## BRIEF
Render the lines of the entries below as a numbered list, omitting blank lines. Leave the pictures out of your answer.

[Multi-view geometry data]
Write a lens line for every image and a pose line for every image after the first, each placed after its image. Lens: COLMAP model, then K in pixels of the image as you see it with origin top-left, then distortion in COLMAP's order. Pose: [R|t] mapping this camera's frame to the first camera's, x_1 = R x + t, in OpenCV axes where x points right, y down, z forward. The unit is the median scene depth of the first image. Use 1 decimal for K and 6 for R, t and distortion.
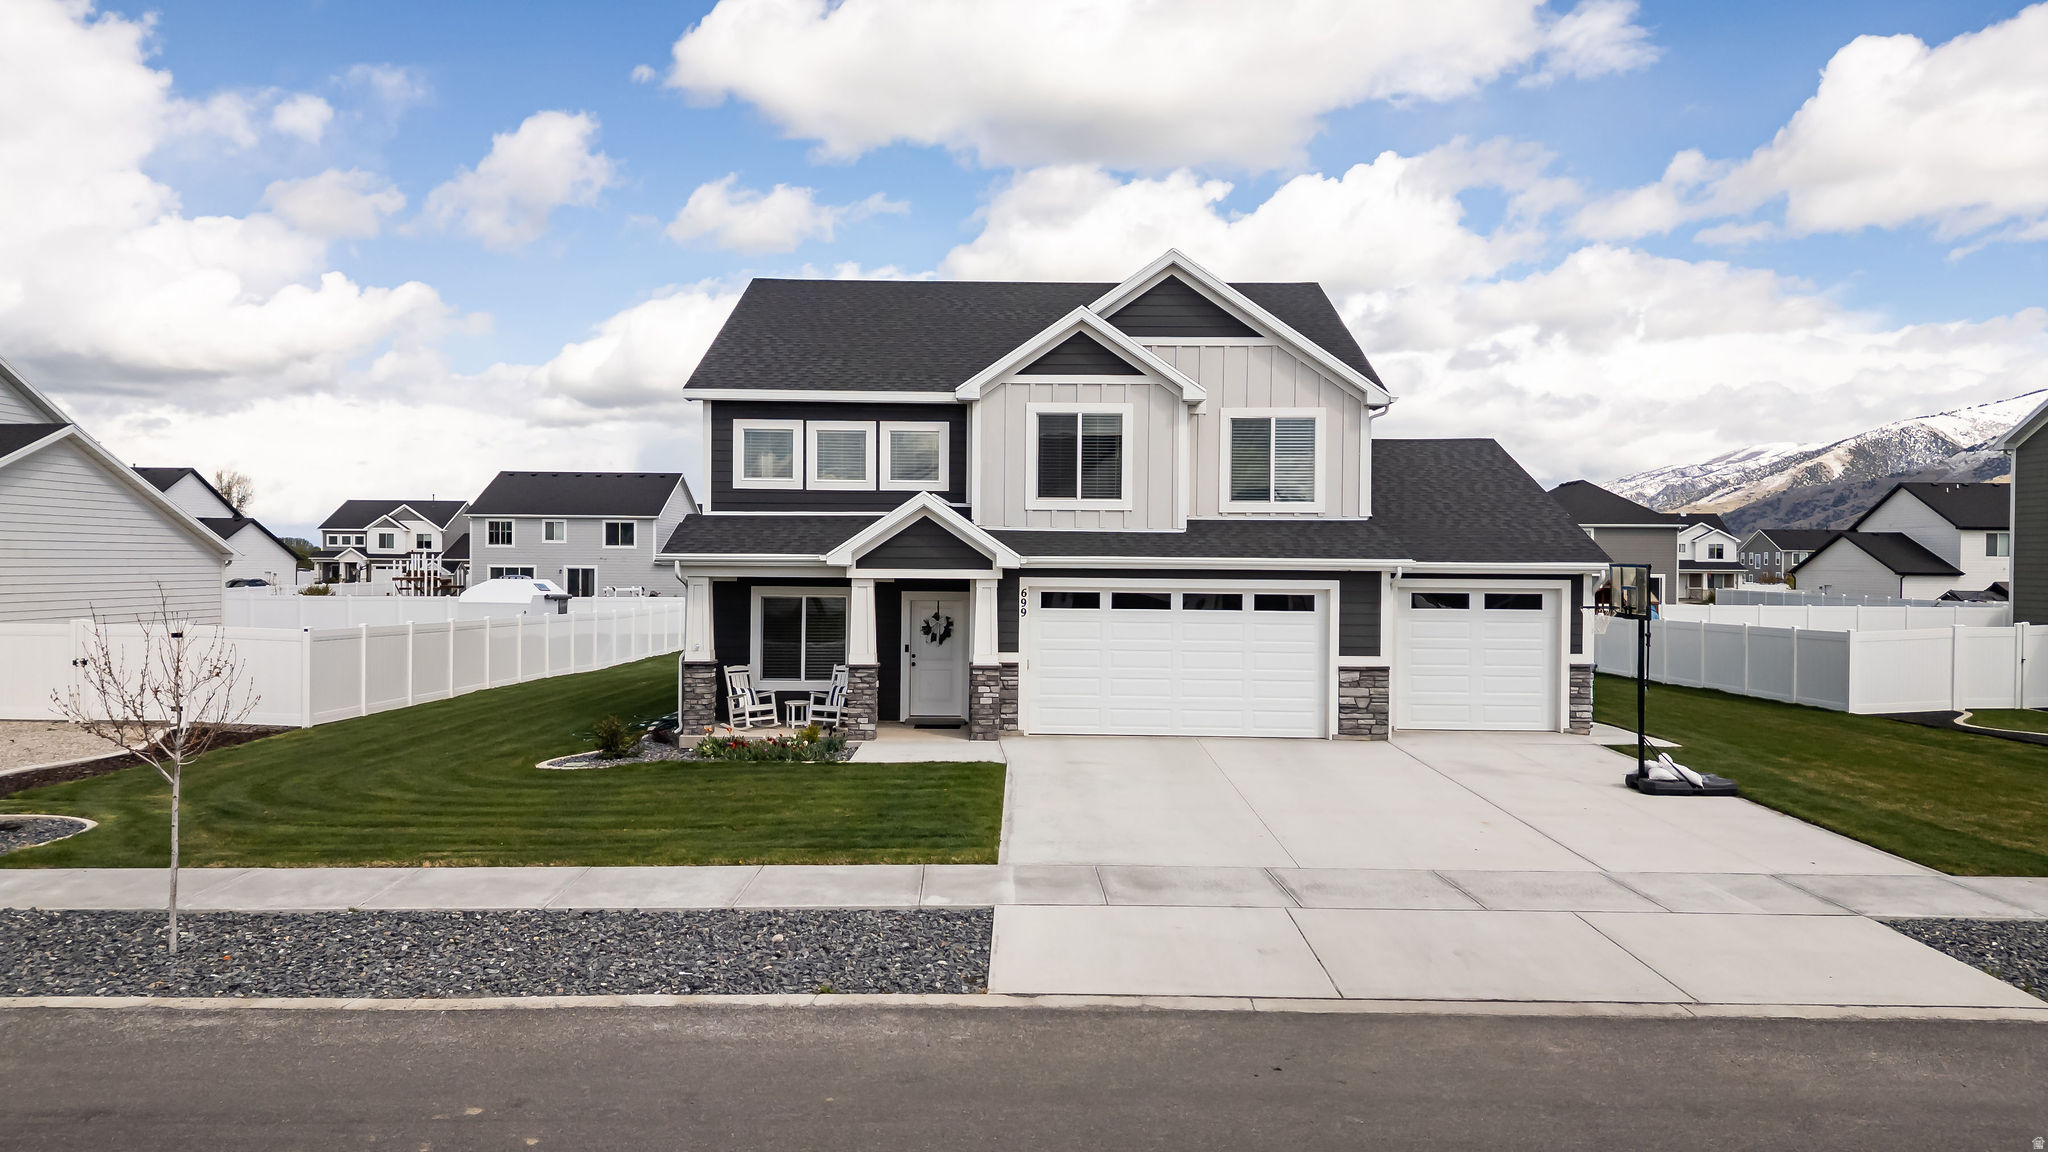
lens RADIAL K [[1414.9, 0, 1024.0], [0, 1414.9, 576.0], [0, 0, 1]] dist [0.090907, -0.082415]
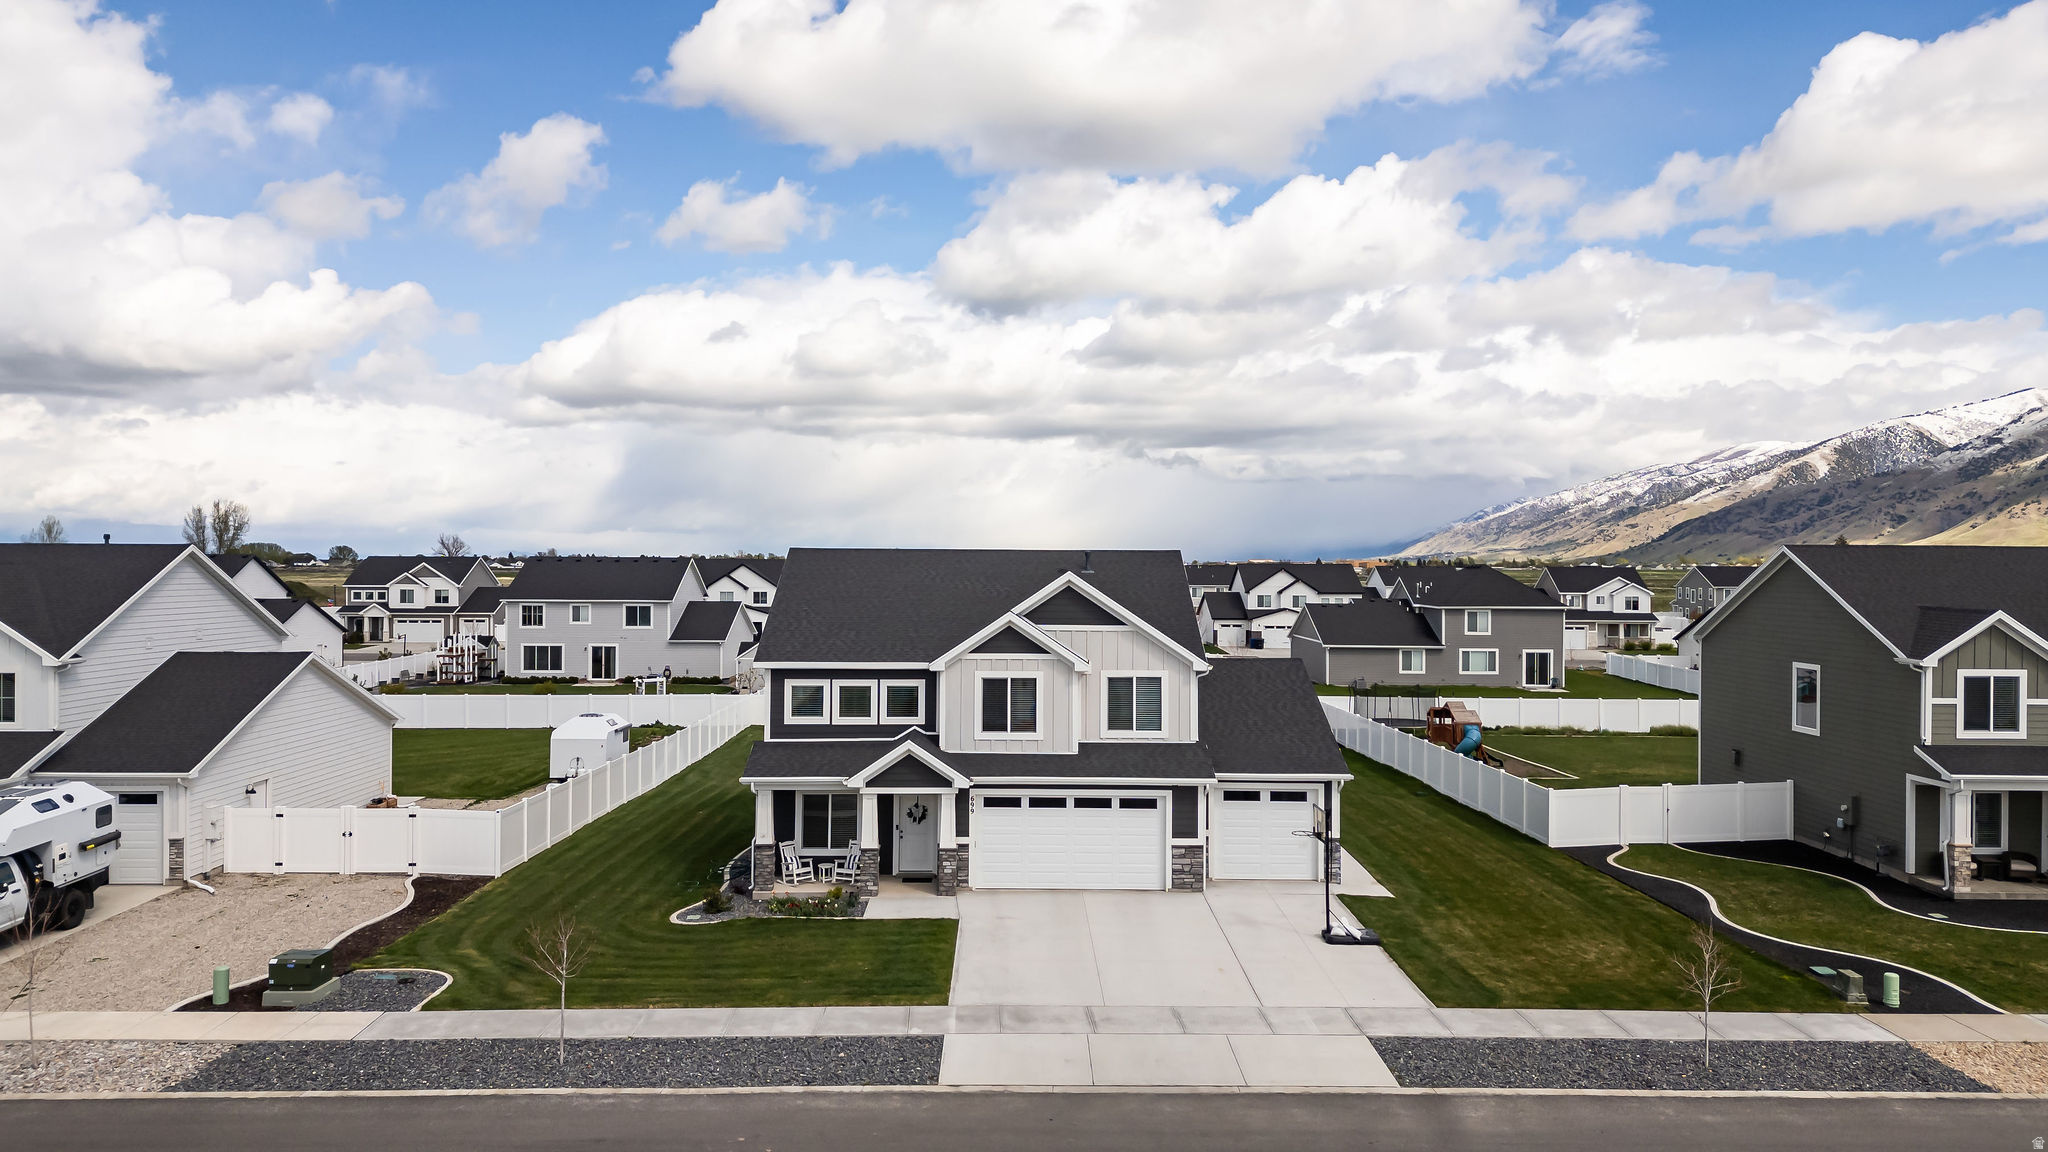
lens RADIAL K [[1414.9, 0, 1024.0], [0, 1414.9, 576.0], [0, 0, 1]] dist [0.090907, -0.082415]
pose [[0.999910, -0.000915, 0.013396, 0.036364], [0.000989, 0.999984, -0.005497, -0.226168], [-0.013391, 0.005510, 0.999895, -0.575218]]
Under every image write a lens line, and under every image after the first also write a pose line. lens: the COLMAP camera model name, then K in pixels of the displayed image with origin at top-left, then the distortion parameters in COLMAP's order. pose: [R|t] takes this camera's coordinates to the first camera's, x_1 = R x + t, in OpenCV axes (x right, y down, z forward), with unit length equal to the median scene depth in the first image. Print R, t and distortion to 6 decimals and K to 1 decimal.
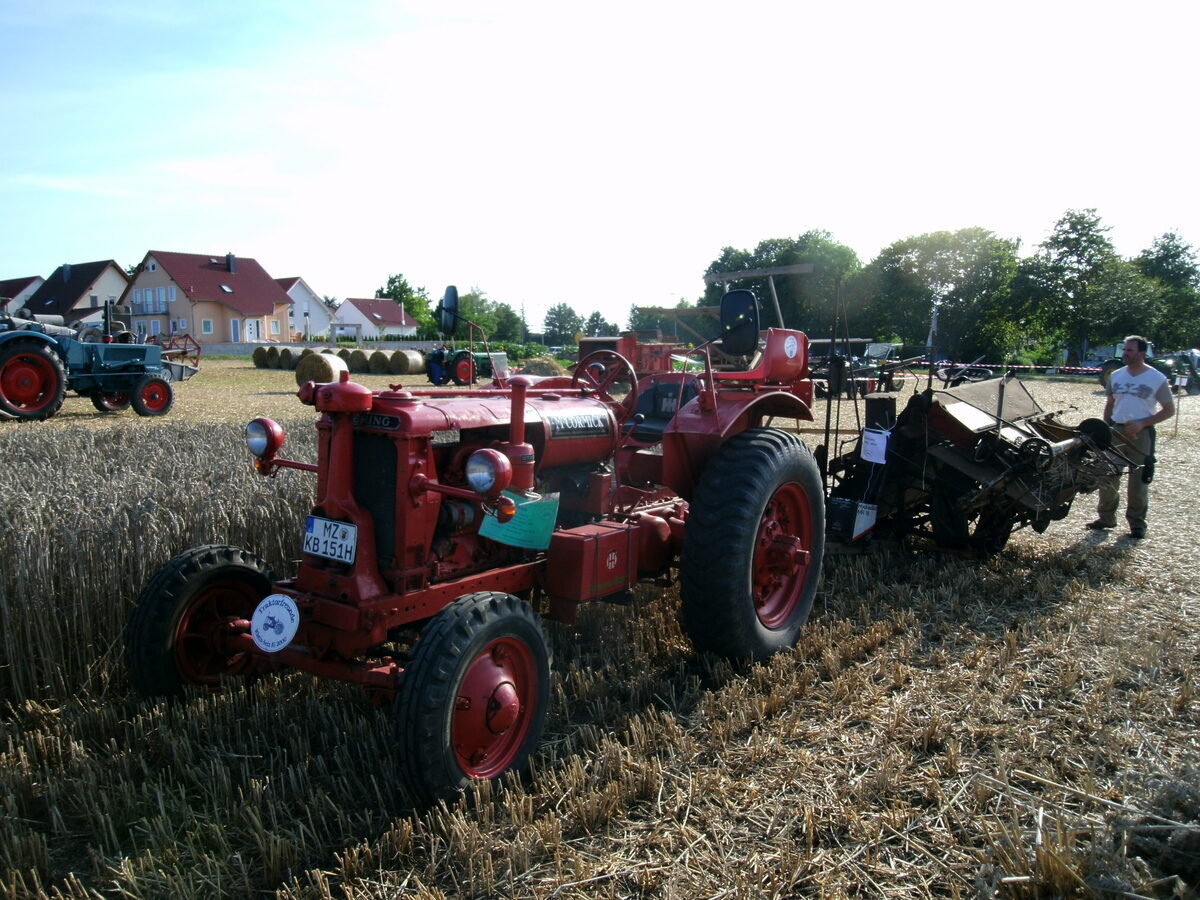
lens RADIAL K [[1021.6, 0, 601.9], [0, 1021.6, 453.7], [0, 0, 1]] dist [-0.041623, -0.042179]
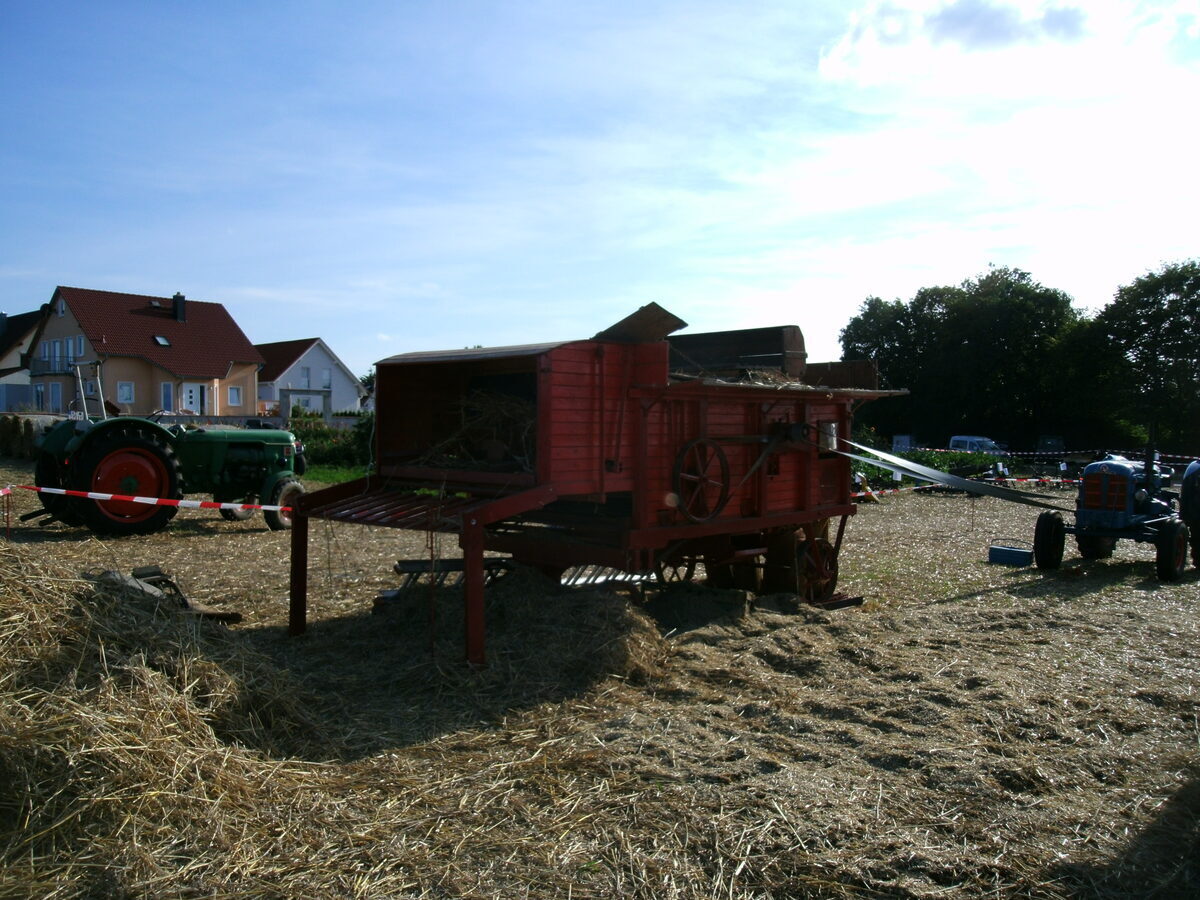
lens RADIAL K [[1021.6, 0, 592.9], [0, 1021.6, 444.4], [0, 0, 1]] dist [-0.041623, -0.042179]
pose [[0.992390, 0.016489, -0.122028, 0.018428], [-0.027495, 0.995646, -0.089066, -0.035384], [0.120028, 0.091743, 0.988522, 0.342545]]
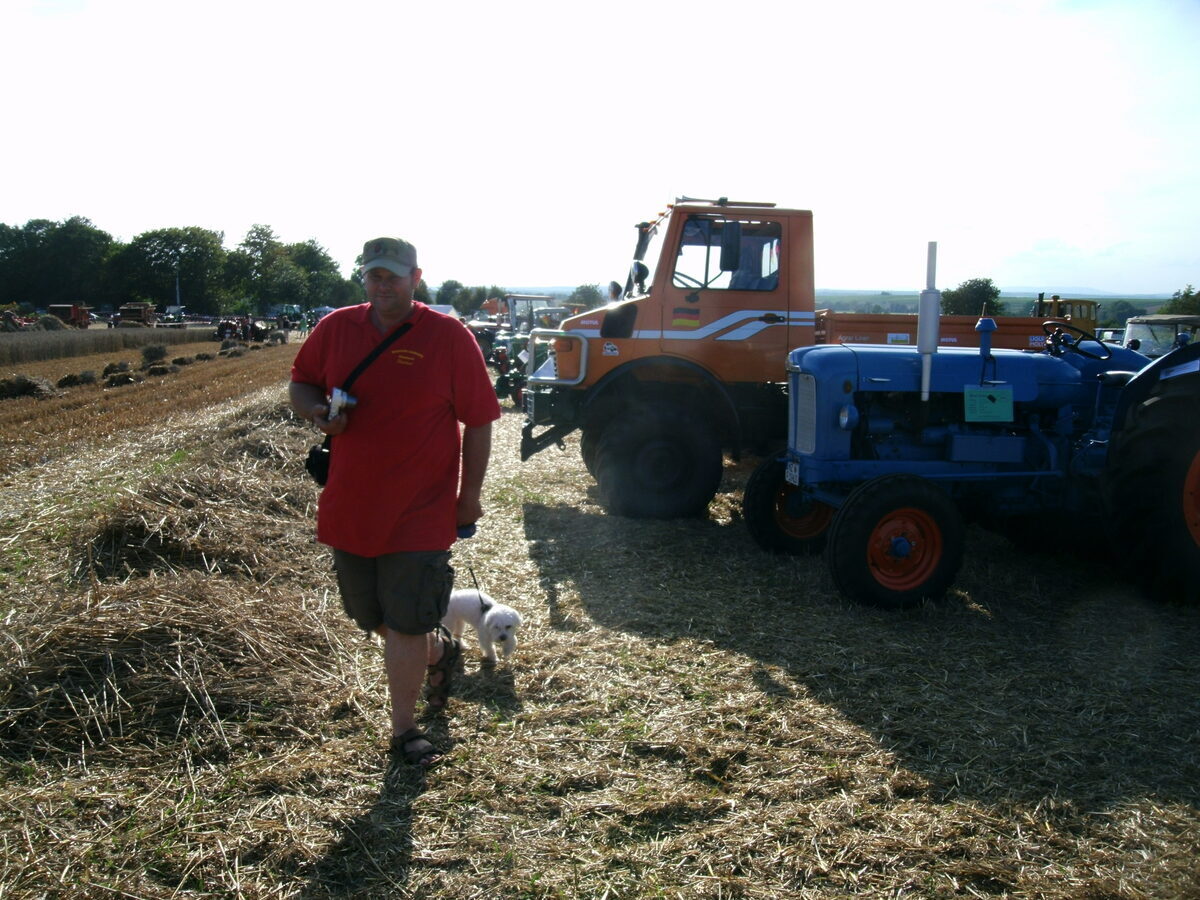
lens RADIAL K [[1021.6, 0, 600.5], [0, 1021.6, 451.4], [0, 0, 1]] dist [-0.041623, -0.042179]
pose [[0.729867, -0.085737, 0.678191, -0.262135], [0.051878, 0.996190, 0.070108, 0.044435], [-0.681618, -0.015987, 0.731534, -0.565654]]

## RESULT OF THIS TASK
1. Write a lens line for every image and a pose line for every image after the first, each placed after its image. Lens: COLMAP model, then K in pixels of the image as you see it with origin top-left, then distortion in COLMAP's order. Pose: [R|t] mapping this camera's frame to the first camera's, x_1 = R x + t, in OpenCV axes where x points right, y down, z forward. The unit is the median scene depth of the first image. Use 1 decimal for K and 6 for R, t and distortion.
2. lens RADIAL K [[1414.9, 0, 1024.0], [0, 1414.9, 576.0], [0, 0, 1]] dist [0.090907, -0.082415]
3. lens RADIAL K [[1414.9, 0, 1024.0], [0, 1414.9, 576.0], [0, 0, 1]] dist [0.090907, -0.082415]
4. pose [[0.999910, -0.000915, 0.013396, 0.036364], [0.000989, 0.999984, -0.005497, -0.226168], [-0.013391, 0.005510, 0.999895, -0.575218]]
5. Under every image write a lens line, and under every image after the first also write a pose line. lens: the COLMAP camera model name, then K in pixels of the displayed image with origin at top-left, then the distortion parameters in COLMAP's order. pose: [R|t] takes this camera's coordinates to the first camera's, x_1 = R x + t, in OpenCV axes (x right, y down, z forward), with unit length equal to the median scene depth in the first image. Print R, t and distortion to 6 decimals and K to 1 decimal.
6. lens RADIAL K [[1021.6, 0, 601.9], [0, 1021.6, 453.7], [0, 0, 1]] dist [-0.041623, -0.042179]
7. lens RADIAL K [[1021.6, 0, 592.9], [0, 1021.6, 444.4], [0, 0, 1]] dist [-0.041623, -0.042179]
8. pose [[0.992390, 0.016489, -0.122028, 0.018428], [-0.027495, 0.995646, -0.089066, -0.035384], [0.120028, 0.091743, 0.988522, 0.342545]]
9. lens RADIAL K [[1021.6, 0, 600.5], [0, 1021.6, 451.4], [0, 0, 1]] dist [-0.041623, -0.042179]
10. pose [[0.729867, -0.085737, 0.678191, -0.262135], [0.051878, 0.996190, 0.070108, 0.044435], [-0.681618, -0.015987, 0.731534, -0.565654]]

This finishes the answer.